- _QUÉ HACER_
Copia sin cambios el fragmento del texto sobre la visita al hospital psiquiátrico que va desde "Nos ha tocado" hasta "hacía innumerables preguntas.", incluidos ambos extremos.

===== TEXTO PROPORCIONADO

Nos ha tocado vivir una época demasiado convulsa, agitada y epidérmica, donde el autocuidado se pospone, y no siempre el bienestar humano resulta una prioridad
Nunca antes había entrado a un hospital psiquiátrico y, sinceramente, luego de tantos libros, películas y series sobre el tema, tampoco me agradaba demasiado la idea de ir a uno. Pero tocó hacerlo, como parte de la cobertura de prensa a un recorrido del ministro de Salud Pública José Ángel Portal Miranda. Y allí estuve, rodeado de funcionarios, periodistas y enfermeros, mientras el visitante recorría las salas, interactuaba con el personal médico y hacía innumerables preguntas.
El aire pegajoso de la mañana envolvía el hospital. La luz bañaba sus pasillos y ayudaba a que aquello no se pareciera en lo más mínimo a las instituciones psiquiátricas de la ficción. Los pacientes, sentados en sus camas, vestían pijamas verde claro, casi de la misma tonalidad que las paredes. Se respiraba un ambiente de tranquilidad y orden.

==========
===== MATERIAL PROPORCIONADO

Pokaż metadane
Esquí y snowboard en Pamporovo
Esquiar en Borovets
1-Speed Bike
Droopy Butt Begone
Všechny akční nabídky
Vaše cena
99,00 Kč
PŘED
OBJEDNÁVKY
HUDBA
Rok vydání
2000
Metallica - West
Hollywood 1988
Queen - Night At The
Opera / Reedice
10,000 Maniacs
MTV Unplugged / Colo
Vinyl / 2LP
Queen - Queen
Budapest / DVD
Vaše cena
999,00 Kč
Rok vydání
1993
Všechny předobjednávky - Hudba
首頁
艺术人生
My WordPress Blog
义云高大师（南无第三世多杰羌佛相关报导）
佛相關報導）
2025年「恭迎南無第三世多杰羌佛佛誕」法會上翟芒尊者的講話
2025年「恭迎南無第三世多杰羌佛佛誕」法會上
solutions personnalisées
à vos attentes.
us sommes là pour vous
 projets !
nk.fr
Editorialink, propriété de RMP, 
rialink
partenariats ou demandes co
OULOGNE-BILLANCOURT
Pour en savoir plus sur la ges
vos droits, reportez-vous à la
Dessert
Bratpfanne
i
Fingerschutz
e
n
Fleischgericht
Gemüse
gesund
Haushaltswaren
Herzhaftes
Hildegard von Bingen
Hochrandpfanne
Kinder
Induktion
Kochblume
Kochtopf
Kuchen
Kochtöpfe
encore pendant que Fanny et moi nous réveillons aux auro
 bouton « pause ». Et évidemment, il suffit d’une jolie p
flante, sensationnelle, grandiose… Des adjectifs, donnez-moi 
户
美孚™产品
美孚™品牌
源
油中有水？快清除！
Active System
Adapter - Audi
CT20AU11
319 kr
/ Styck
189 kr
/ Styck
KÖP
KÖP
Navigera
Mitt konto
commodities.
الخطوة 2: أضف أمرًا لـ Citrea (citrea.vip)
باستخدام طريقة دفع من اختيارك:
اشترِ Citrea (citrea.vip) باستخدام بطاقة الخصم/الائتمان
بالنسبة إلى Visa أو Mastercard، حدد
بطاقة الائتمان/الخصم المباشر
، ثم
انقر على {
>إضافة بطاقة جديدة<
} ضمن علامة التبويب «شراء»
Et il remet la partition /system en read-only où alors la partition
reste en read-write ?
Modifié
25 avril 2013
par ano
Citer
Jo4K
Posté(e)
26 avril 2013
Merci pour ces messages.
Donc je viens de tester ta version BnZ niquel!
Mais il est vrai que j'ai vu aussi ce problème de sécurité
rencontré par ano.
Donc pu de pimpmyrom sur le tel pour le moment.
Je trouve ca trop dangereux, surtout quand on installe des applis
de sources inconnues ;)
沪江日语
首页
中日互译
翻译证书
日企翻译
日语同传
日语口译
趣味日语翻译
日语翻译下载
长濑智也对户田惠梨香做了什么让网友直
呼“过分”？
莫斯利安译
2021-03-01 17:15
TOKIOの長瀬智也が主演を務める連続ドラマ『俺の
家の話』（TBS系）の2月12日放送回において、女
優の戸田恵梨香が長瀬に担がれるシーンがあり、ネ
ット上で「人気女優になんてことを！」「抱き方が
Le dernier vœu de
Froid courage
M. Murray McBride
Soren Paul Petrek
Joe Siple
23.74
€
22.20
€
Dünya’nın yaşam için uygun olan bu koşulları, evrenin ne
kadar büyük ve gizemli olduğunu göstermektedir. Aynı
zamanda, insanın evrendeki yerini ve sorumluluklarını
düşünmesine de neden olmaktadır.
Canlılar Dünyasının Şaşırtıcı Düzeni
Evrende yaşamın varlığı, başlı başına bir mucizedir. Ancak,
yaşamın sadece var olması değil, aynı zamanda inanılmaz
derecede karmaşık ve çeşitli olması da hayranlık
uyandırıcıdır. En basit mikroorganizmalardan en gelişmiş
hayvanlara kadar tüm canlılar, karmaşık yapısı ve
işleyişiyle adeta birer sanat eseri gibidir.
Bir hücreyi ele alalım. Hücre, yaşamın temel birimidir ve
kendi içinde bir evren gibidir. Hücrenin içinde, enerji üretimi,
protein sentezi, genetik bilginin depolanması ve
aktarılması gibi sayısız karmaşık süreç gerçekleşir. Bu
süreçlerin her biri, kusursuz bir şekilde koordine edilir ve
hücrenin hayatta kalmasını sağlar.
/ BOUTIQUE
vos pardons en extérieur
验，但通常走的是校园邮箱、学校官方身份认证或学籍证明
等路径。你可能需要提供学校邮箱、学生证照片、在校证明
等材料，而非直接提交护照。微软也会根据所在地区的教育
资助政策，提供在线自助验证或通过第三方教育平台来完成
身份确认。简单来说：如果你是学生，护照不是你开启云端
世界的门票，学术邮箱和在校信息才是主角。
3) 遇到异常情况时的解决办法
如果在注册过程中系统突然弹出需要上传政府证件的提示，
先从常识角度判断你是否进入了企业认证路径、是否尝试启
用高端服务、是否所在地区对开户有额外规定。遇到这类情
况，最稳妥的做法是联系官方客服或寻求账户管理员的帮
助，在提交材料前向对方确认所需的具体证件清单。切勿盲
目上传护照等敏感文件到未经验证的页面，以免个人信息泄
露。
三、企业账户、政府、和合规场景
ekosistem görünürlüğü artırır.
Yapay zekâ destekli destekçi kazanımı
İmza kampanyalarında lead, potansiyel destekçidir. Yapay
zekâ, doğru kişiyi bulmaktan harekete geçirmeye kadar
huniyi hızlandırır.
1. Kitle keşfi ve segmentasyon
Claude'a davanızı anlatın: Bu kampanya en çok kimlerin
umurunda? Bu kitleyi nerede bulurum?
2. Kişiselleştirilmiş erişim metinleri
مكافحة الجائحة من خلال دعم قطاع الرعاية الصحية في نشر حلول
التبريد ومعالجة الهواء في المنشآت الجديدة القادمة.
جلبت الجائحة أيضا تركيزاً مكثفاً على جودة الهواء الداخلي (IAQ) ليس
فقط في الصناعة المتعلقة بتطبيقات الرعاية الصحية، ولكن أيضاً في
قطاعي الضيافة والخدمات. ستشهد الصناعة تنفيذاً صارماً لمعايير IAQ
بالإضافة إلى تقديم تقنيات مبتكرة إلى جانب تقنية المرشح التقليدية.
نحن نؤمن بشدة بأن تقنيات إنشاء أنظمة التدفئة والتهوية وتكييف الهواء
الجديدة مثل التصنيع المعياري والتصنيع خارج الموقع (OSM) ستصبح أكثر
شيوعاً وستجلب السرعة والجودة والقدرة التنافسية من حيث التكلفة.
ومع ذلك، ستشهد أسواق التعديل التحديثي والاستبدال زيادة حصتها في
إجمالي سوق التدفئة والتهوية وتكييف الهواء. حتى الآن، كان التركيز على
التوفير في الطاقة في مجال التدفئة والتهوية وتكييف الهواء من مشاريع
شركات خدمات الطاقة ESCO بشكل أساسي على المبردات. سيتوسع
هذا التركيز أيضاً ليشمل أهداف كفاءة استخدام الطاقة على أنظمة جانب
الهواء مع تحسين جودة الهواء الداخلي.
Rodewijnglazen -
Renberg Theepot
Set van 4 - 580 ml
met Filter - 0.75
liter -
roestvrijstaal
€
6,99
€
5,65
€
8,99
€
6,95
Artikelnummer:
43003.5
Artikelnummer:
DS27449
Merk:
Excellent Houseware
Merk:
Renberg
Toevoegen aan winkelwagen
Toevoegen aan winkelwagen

==========

- _TU RESPUESTA_
Nos ha tocado vivir una época demasiado convulsa, agitada y epidérmica, donde el autocuidado se pospone, y no siempre el bienestar humano resulta una prioridad
Nunca antes había entrado a un hospital psiquiátrico y, sinceramente, luego de tantos libros, películas y series sobre el tema, tampoco me agradaba demasiado la idea de ir a uno. Pero tocó hacerlo, como parte de la cobertura de prensa a un recorrido del ministro de Salud Pública José Ángel Portal Miranda. Y allí estuve, rodeado de funcionarios, periodistas y enfermeros, mientras el visitante recorría las salas, interactuaba con el personal médico y hacía innumerables preguntas.